Funds for constituency projects should be streamlined and justified

In signing the 2018 Budget into law two weeks ago, President Muhammadu Buhari did rather grudgingly as he complained of serious alterations by the National Assembly. While we understand the predicament of the president, we do not subscribe to scapegoating the lawmakers. To the extent that the federal government is made up of three arms – the Executive, Legislature and Judiciary–it will be myopic to contend that only the executive has sole prerogative on the budgeting process.

All three have a role: the executive proposes and presents the estimates to the National Assembly which has the power to pass the budget into law, then goes on to oversight its implementation. The judiciary can be called upon to make judicial pronouncements when any ministry, department or agency (MDAs) or its officials is found to be in breach of the legislation.

Indeed, the presidential system of government that we practice in Nigeria today comes with a constitutional provision that no expenditure shall be incurred except in pursuance of an appropriation by the legislative arm. This provision also gives the lawmakers, in our present circumstance, the National Assembly, what is usually described as the power of the purse. But that power is coming under increasing scrutiny due essentially to what many see as its abuse, and creates a picture of an institution that is self-serving.

We believe the whole budget controversy is unfortunate as it has created confusion in the minds of many Nigerians about the power of the legislature to appropriate money for public expenditure. Although the 2018 appropriation bill (now act) may have caused the latest controversy, there has always been a contentious issue that borders on the meaning and essence of separation of powers that is yet to be resolved. While the power of the legislature to initiate projects through appropriation has over the years been challenged by the executive, we believe the lawmakers indeed can. What the legislature cannot do is to be executing projects. But the real problem is that our lawmakers, in most cases, have also become contractors with “constituency projects,” now effectively another byword for corruption.

Indeed, the misconduct of many past and present legislators has tended to justify public resentment of their role in the budget process.
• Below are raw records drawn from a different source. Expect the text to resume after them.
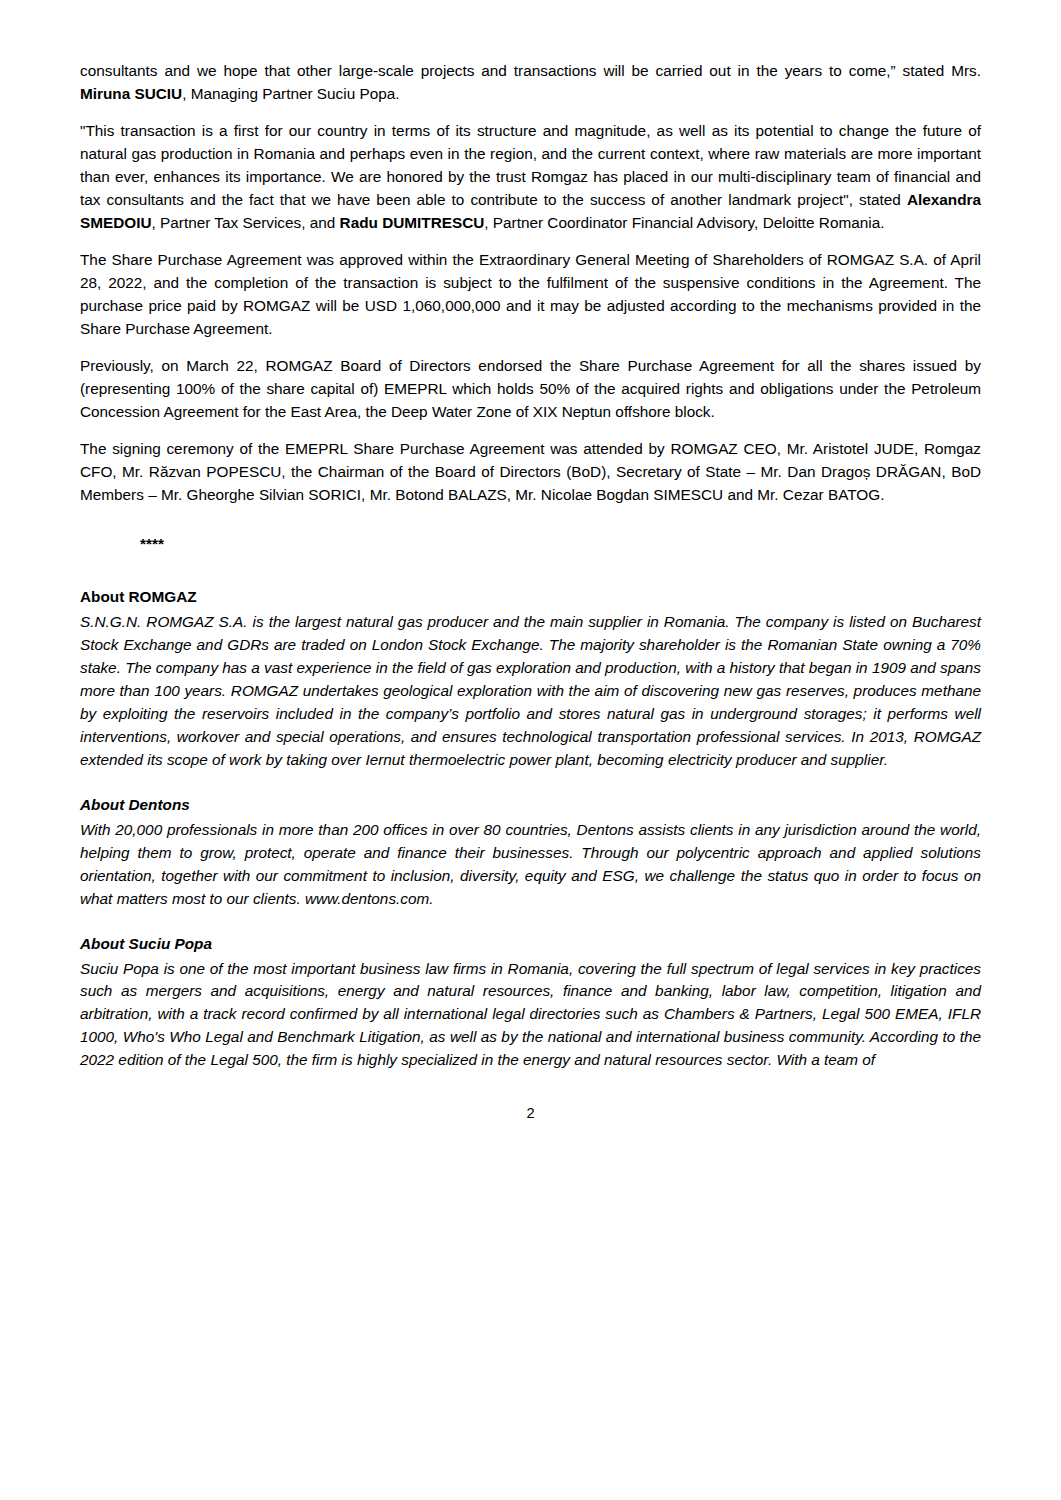consultants and we hope that other large-scale projects and transactions will be carried out in the years to come,” stated Mrs. Miruna SUCIU, Managing Partner Suciu Popa.
"This transaction is a first for our country in terms of its structure and magnitude, as well as its potential to change the future of natural gas production in Romania and perhaps even in the region, and the current context, where raw materials are more important than ever, enhances its importance. We are honored by the trust Romgaz has placed in our multi-disciplinary team of financial and tax consultants and the fact that we have been able to contribute to the success of another landmark project", stated Alexandra SMEDOIU, Partner Tax Services, and Radu DUMITRESCU, Partner Coordinator Financial Advisory, Deloitte Romania.
The Share Purchase Agreement was approved within the Extraordinary General Meeting of Shareholders of ROMGAZ S.A. of April 28, 2022, and the completion of the transaction is subject to the fulfilment of the suspensive conditions in the Agreement. The purchase price paid by ROMGAZ will be USD 1,060,000,000 and it may be adjusted according to the mechanisms provided in the Share Purchase Agreement.
Previously, on March 22, ROMGAZ Board of Directors endorsed the Share Purchase Agreement for all the shares issued by (representing 100% of the share capital of) EMEPRL which holds 50% of the acquired rights and obligations under the Petroleum Concession Agreement for the East Area, the Deep Water Zone of XIX Neptun offshore block.
The signing ceremony of the EMEPRL Share Purchase Agreement was attended by ROMGAZ CEO, Mr. Aristotel JUDE, Romgaz CFO, Mr. Răzvan POPESCU, the Chairman of the Board of Directors (BoD), Secretary of State – Mr. Dan Dragoș DRĂGAN, BoD Members – Mr. Gheorghe Silvian SORICI, Mr. Botond BALAZS, Mr. Nicolae Bogdan SIMESCU and Mr. Cezar BATOG.
****
About ROMGAZ
S.N.G.N. ROMGAZ S.A. is the largest natural gas producer and the main supplier in Romania. The company is listed on Bucharest Stock Exchange and GDRs are traded on London Stock Exchange. The majority shareholder is the Romanian State owning a 70% stake. The company has a vast experience in the field of gas exploration and production, with a history that began in 1909 and spans more than 100 years. ROMGAZ undertakes geological exploration with the aim of discovering new gas reserves, produces methane by exploiting the reservoirs included in the company’s portfolio and stores natural gas in underground storages; it performs well interventions, workover and special operations, and ensures technological transportation professional services. In 2013, ROMGAZ extended its scope of work by taking over Iernut thermoelectric power plant, becoming electricity producer and supplier.
About Dentons
With 20,000 professionals in more than 200 offices in over 80 countries, Dentons assists clients in any jurisdiction around the world, helping them to grow, protect, operate and finance their businesses. Through our polycentric approach and applied solutions orientation, together with our commitment to inclusion, diversity, equity and ESG, we challenge the status quo in order to focus on what matters most to our clients. www.dentons.com.
About Suciu Popa
Suciu Popa is one of the most important business law firms in Romania, covering the full spectrum of legal services in key practices such as mergers and acquisitions, energy and natural resources, finance and banking, labor law, competition, litigation and arbitration, with a track record confirmed by all international legal directories such as Chambers & Partners, Legal 500 EMEA, IFLR 1000, Who's Who Legal and Benchmark Litigation, as well as by the national and international business community. According to the 2022 edition of the Legal 500, the firm is highly specialized in the energy and natural resources sector. With a team of
2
Therefore, whilst there might have been nothing wrong with the appropriation of money for projects in their constituencies, the way and manner several of them harass the executive to award the contracts for such projects to their proxy companies is unethical.

 Going forward, we believe the appropriation committees of the National Assembly should be armed with budget and economic experts who can make forecasts on key factors likely to influence spending in any fiscal year. Part of the budget defence by revenue agencies should also include revision of their revenue targets, following which the appropriation committees could sit with the budget office to negotiate and arrive at estimates acceptable to both arms of government. Right now, what the legislature does is ad hoc and is tied to allocating more funds to constituency projects. But it can be streamlined and justified if the legislature knows what it is doing.

The executive should also push for reforms and proper monitoring of budget implementation. A way out will be to strengthen the Bureau of Public Procurement (BPP) to monitor constituency projects, or get the MDAs to use their procurement units to carry out this function in order to ensure that contracts for such projects are properly awarded and executed. Another measure is for the law enforcement agencies to prosecute officials of MDAs and legislators who collude to divert funds allocated to constituency projects. Making scapegoats of those guilty of diverting public funds would go a long way to ending the cyclical budget controversy.